Pension de réversion : quelles sont les conditions pour pouvoir y prétendre ?

J'ai 2 enfants d'un premier mariage qui a duré 8 ans. Le père de ces deux enfants n'est pas décédé. Actuellement, je vis en concubinage depuis 20 ans avec un homme dont j'ai eu un enfant. Nous sommes en retraite tous les deux, lui âgé de 60 ans, moi de 61 ans. Nous étions tous les deux éducateurs spécialisés. La retraite de mon concubin est environ de 1 800 € par mois et 2 300 € pour moi. En cas de décès de l'un ou l'autre, n'étant pas mariés, on ne pourrait prétendre à une pension de réversion. Si nous décidions de nous marier prochainement, pourrions nous y prétendre ? Combien de temps après le mariage ? Nos salaires ne dépassent-ils pas un plafond ? Est-ce que la somme versée est alors proportionnelle au nombre d'année de mariage ?

Réponse de l'expert

En cas de décès de l'assuré, dans le cadre du régime général de la sécurité sociale, le conjoint survivant peut bénéficier d'une pension de réversion (article L.353-1 à L.353-3 du code de la sécurité sociale). Il n’y aucune condition de durée de mariage.

Le conjoint survivant et les ex-conjoints peuvent bénéficier d'une fraction de la pension de réversion (article L 353-1 à L 353-3 du code de la sécurité sociale). L'ex-conjoint est donc assimilé par la loi à un conjoint survivant.

La pension de réversion est répartie, entre le conjoint survivant et les ex-conjoints, proportionnellement à la durée de chaque mariage. Cette durée est calculée de date à date et arrondie au nombre de mois inférieur.

En l’absence d’ex-conjoint, la pension de réversion est donc attribuée en totalité au conjoint survivant, quelque soit la durée du mariage.

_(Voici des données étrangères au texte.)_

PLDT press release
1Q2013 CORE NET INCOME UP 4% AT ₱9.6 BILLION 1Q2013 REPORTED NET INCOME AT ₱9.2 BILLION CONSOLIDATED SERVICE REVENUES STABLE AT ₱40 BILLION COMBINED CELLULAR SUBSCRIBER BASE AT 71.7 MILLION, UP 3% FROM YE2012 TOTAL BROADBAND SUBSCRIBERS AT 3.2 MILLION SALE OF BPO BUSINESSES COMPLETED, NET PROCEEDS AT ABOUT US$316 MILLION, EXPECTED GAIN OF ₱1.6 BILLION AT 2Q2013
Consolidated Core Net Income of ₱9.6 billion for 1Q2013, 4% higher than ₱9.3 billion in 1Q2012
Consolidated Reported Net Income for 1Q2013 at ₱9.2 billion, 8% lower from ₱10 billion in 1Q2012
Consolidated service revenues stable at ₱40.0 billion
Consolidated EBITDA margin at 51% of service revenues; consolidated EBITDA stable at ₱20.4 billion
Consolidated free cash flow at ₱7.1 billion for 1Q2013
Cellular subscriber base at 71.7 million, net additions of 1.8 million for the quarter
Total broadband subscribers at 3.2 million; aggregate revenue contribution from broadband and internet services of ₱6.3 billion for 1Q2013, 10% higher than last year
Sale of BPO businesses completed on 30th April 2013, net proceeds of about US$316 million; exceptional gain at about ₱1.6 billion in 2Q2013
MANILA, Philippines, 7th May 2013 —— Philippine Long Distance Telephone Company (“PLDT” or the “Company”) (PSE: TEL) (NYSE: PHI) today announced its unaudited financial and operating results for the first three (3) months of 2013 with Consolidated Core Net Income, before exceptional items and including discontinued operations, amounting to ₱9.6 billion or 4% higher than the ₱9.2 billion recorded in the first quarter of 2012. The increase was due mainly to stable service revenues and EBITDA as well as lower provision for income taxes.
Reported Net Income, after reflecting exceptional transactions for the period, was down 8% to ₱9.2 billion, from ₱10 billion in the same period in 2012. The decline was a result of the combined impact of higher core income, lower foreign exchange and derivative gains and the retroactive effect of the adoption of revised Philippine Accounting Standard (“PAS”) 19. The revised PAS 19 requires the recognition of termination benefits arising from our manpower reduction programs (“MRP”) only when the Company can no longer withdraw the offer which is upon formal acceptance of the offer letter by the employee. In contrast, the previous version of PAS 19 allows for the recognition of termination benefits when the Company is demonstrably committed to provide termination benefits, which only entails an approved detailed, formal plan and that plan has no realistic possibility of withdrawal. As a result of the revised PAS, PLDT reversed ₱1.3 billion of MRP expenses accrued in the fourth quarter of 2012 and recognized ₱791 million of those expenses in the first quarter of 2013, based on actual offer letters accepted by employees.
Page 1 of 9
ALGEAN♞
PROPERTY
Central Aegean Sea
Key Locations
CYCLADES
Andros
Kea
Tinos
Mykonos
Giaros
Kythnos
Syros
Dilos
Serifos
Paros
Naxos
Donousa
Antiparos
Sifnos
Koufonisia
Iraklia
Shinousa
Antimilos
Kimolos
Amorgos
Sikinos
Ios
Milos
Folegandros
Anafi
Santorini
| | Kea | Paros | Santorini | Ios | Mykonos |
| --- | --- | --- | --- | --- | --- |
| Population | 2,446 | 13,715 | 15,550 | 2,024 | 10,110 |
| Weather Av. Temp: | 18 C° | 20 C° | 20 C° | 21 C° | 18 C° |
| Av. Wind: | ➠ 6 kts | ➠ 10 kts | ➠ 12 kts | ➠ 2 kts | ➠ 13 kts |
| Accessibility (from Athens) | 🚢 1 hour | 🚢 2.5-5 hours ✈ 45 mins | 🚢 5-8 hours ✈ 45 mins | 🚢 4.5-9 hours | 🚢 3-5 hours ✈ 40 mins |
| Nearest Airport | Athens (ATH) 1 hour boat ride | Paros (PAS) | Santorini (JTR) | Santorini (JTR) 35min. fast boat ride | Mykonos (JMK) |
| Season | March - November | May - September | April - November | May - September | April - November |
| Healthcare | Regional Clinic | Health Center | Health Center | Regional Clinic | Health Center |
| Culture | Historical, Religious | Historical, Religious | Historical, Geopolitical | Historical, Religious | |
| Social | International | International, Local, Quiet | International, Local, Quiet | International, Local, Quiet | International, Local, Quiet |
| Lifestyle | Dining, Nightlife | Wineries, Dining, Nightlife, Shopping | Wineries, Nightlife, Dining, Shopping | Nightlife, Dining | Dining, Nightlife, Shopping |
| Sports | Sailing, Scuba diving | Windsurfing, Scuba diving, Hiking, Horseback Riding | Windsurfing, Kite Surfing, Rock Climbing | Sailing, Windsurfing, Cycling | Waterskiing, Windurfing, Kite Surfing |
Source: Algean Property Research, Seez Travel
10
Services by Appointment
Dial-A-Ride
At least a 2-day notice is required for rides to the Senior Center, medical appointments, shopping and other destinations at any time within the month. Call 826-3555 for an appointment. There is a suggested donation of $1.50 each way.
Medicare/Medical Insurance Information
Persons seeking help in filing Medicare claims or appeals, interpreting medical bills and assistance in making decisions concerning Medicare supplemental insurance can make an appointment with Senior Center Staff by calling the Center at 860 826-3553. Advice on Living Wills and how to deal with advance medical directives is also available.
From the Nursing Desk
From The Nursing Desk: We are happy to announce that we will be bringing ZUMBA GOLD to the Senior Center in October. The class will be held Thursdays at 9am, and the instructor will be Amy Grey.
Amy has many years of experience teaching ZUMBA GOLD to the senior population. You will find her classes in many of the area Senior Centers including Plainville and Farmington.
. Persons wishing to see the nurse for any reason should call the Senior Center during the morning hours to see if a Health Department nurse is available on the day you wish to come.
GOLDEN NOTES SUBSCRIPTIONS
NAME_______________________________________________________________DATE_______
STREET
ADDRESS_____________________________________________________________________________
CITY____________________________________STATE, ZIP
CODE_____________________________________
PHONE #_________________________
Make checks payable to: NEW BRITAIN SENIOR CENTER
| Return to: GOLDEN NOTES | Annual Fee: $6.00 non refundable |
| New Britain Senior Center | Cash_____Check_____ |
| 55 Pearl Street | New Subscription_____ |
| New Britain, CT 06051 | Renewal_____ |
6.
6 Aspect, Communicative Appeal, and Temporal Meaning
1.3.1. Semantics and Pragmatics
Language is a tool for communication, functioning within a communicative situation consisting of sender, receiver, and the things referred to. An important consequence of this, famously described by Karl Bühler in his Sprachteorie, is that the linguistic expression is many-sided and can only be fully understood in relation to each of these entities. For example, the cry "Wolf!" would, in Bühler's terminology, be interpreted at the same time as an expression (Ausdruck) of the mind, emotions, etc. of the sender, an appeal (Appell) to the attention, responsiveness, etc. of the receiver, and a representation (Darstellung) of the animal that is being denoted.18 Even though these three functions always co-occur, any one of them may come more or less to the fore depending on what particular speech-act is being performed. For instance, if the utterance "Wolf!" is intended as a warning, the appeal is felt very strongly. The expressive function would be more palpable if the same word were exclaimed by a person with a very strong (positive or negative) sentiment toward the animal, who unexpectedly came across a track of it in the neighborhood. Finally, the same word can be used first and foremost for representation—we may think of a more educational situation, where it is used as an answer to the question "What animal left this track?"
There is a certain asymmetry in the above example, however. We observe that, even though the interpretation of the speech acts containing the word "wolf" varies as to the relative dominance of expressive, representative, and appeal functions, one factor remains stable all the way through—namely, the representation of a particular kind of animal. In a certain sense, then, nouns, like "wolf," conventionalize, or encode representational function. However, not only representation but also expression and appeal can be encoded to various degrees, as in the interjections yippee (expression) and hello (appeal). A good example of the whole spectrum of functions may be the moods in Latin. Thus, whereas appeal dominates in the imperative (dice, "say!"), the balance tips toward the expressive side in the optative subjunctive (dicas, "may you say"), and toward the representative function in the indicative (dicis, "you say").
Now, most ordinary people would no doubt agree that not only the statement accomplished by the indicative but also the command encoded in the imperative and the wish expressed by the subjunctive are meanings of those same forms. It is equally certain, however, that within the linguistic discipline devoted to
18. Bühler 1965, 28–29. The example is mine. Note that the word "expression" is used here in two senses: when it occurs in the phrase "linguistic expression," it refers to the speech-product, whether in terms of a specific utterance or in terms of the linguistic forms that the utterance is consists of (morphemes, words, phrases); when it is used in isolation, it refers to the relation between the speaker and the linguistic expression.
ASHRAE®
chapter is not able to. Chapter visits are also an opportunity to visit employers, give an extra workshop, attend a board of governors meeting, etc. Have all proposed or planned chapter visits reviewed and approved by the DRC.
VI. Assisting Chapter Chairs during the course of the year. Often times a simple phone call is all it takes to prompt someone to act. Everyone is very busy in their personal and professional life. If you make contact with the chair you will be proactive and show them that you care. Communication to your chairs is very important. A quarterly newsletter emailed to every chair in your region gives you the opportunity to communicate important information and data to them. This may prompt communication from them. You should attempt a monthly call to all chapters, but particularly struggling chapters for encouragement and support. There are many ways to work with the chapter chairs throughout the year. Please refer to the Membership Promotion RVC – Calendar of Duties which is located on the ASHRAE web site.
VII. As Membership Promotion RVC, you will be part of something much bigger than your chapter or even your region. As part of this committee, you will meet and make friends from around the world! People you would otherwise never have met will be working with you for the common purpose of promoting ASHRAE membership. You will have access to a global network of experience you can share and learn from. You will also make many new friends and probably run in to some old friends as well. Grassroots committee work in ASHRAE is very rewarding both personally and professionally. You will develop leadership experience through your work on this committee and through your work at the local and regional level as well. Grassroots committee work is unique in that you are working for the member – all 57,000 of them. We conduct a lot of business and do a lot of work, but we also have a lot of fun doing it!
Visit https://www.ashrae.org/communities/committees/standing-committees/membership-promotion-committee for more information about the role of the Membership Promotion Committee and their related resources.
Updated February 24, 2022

Pour pouvoir bénéficier de la pension de réversion, le conjoint survivant doit être âgé d'au moins 55 ans (article D 353-3 du code de la sécurité sociale).

Par ailleurs, l'attribution et le service de la pension de réversion sont soumis à une condition de ressources (décret n° 2004-857 du 24 août 2004).

Les ressources du demandeur ne doivent pas dépasser 2080 fois le SMIC horaire, soit 18428,80 € (montant valable au 1er janvier 2010), au moment de la demande de pension.

Si le bénéficiaire vit en ménage, les ressources annuelles du ménage ne doivent pas dépasser 29 486,08 € (montant valable au 1er janvier 2010).

Les ressources à retenir sont celles des 3 mois civils précédant la date d'effet de la pension de réversion. Si les ressources dépassent le plafond autorisé, les ressources prises en considération sont celles des 12 mois civils précédant la date d'effet (article R.161-12 du code de la sécurité sociale).

Si la date d'effet est fixée le 1er jour du mois qui suit le dépôt de la demande, les ressources peuvent être examinées sur la période des 3 mois ou 12 mois précédant cette demande (circulaire CNAV 2005/17 du 11 avril 2005 . 143).

A l'exception des ressources expressément exclues, toutes les ressources du demandeur ou du ménage sont retenues, y compris les pensions de réversion servies par les régimes de base. Les ressources sont évaluées comme en matière d'allocation supplémentaire (décret n° 2004-857 du 24 août 2004, article 3).

Le montant de la pension de réversion est fixé à 54% de la pension que percevait ou aurait du percevoir l’assuré décédé. Le montant ainsi obtenu doit être ajouté aux ressources du demandeur afin de vérifier que ces revenus ne dépassent pas le plafond indiqué précédemment.

L'attribution de la pension de réversion n'est pas automatique. Il faut la demander. Tout assuré qui sollicite le bénéfice d'une pension de réversion doit adresser sa demande à la caisse ou à l'une des caisses qui a procédé à la liquidation des droits à pension de son conjoint (article R.354-1 du code de la sécurité sociale).

La demande est faite sur formulaire unique. Lorsque l'assuré décédé a relevé au cours de sa carrière professionnelle de plusieurs régimes obligatoires d'assurance vieillesse, la demande est déposée auprès d'une seule caisse (article R.354-1 du code de la sécurité sociale).